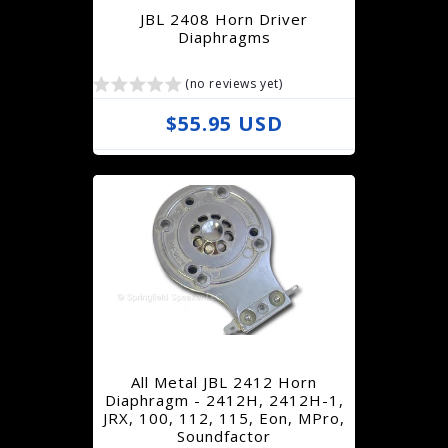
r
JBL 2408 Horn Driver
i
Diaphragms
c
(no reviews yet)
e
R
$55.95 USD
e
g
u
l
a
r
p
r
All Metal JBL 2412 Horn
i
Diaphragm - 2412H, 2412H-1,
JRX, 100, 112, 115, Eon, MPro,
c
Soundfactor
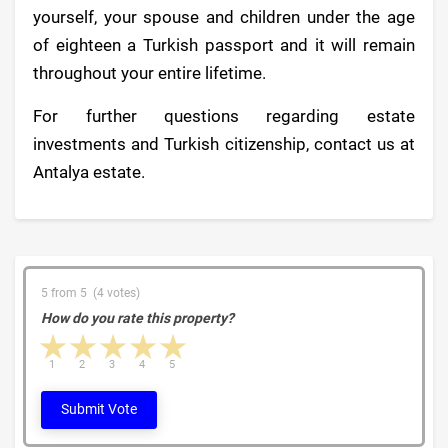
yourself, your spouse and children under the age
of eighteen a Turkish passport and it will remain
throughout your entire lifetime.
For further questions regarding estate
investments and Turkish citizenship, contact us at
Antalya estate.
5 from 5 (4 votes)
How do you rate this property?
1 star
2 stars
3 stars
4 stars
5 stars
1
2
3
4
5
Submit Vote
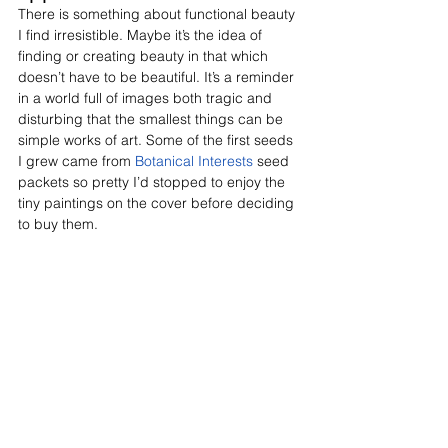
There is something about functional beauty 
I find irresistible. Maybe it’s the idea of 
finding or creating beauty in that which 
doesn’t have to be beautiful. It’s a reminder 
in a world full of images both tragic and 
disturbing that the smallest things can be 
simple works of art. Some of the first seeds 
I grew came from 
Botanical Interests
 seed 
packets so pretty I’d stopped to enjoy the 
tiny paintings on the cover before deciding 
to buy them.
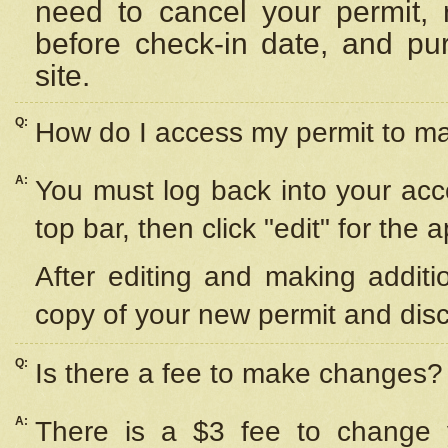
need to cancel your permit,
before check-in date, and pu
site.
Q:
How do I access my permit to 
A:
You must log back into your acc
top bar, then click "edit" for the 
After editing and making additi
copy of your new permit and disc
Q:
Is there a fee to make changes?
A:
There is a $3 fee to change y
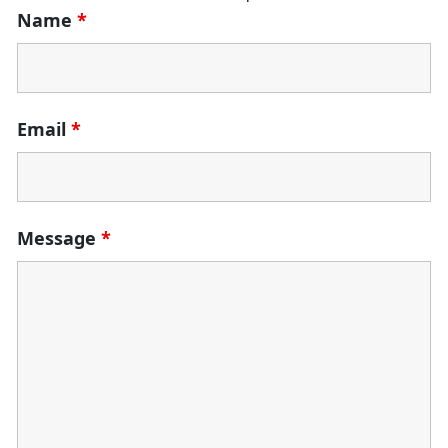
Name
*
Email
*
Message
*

-- -- --

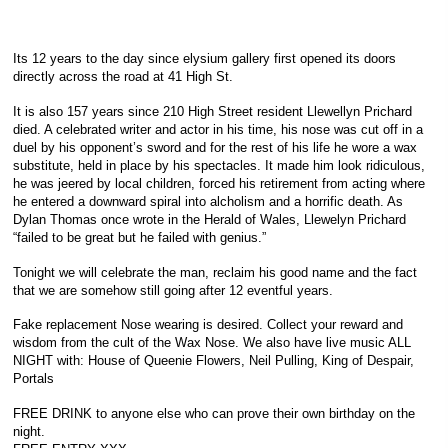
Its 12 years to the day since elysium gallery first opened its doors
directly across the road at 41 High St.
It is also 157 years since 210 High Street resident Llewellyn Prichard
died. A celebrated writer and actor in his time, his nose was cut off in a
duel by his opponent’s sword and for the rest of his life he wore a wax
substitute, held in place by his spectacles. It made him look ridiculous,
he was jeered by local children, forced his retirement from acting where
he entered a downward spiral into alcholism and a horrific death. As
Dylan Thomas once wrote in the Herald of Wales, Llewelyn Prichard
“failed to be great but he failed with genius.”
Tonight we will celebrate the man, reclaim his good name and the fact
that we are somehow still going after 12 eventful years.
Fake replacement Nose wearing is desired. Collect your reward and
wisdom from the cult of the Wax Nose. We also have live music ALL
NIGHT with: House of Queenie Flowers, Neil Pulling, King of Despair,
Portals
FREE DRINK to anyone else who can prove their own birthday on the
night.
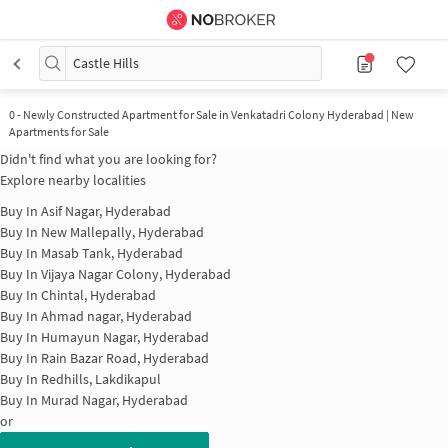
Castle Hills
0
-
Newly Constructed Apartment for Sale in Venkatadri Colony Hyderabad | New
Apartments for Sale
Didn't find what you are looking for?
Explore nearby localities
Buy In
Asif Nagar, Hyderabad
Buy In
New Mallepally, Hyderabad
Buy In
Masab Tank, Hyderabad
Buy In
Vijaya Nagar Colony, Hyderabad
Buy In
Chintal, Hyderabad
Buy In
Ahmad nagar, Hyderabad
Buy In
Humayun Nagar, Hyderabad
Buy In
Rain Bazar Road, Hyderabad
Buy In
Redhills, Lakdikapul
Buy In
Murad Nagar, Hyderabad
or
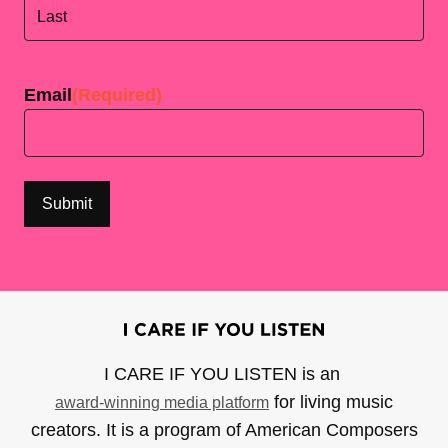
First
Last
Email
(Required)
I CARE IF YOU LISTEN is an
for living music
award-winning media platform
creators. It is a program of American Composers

-- -- --

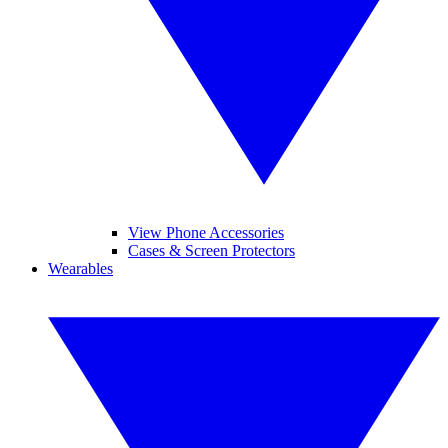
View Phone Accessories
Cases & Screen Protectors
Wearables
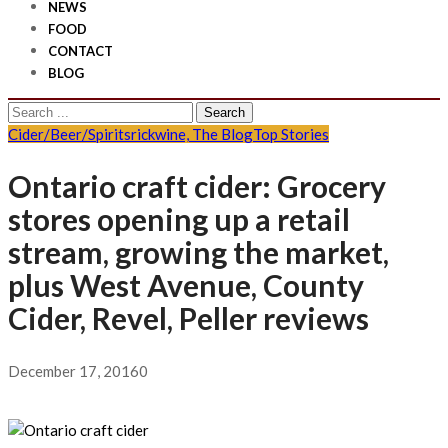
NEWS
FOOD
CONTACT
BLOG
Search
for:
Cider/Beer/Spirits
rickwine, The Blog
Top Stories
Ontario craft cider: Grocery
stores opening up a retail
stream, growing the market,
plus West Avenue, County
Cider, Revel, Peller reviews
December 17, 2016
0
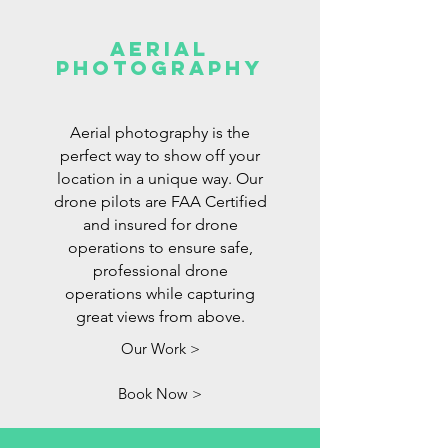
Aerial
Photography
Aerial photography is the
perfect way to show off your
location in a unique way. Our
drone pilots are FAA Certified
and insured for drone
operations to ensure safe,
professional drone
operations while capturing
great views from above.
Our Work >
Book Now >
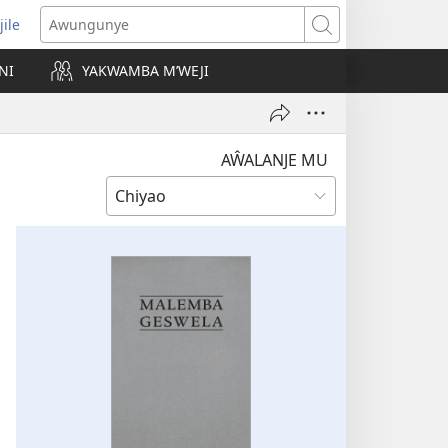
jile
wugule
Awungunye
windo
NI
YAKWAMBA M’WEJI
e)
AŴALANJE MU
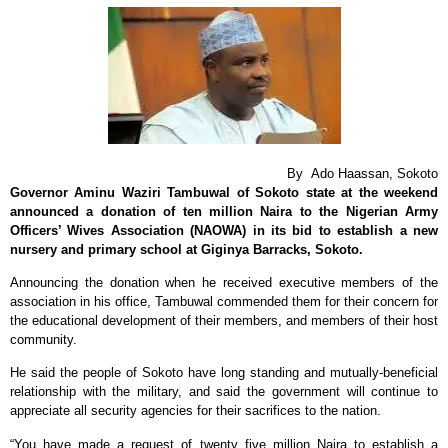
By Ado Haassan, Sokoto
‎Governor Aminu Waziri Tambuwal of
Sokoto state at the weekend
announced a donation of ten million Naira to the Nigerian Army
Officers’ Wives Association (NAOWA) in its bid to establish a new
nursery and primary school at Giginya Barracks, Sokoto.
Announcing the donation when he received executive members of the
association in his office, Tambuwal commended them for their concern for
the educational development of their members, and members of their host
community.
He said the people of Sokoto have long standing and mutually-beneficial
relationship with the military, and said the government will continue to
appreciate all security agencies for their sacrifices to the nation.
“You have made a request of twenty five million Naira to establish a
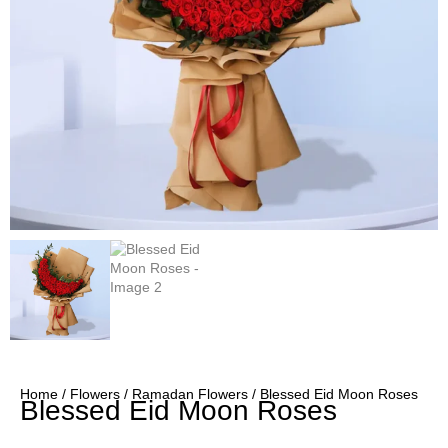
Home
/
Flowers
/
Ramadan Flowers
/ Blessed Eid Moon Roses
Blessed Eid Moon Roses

-- -- --

- [Work instructions]: Turn the lines of the material into a numbered list, from the line containing "By Ado Haassan, Sokoto" through the line containing "the educational development", with both of those lines included. Leave out any blank lines.

- [Written solution]:
1. By Ado Haassan, Sokoto
2. ‎Governor Aminu Waziri Tambuwal of
3. Sokoto state at the weekend
4. announced a donation of ten million Naira to the Nigerian Army
5. Officers’ Wives Association (NAOWA) in its bid to establish a new
6. nursery and primary school at Giginya Barracks, Sokoto.
7. Announcing the donation when he received executive members of the
8. association in his office, Tambuwal commended them for their concern for
9. the educational development of their members, and members of their host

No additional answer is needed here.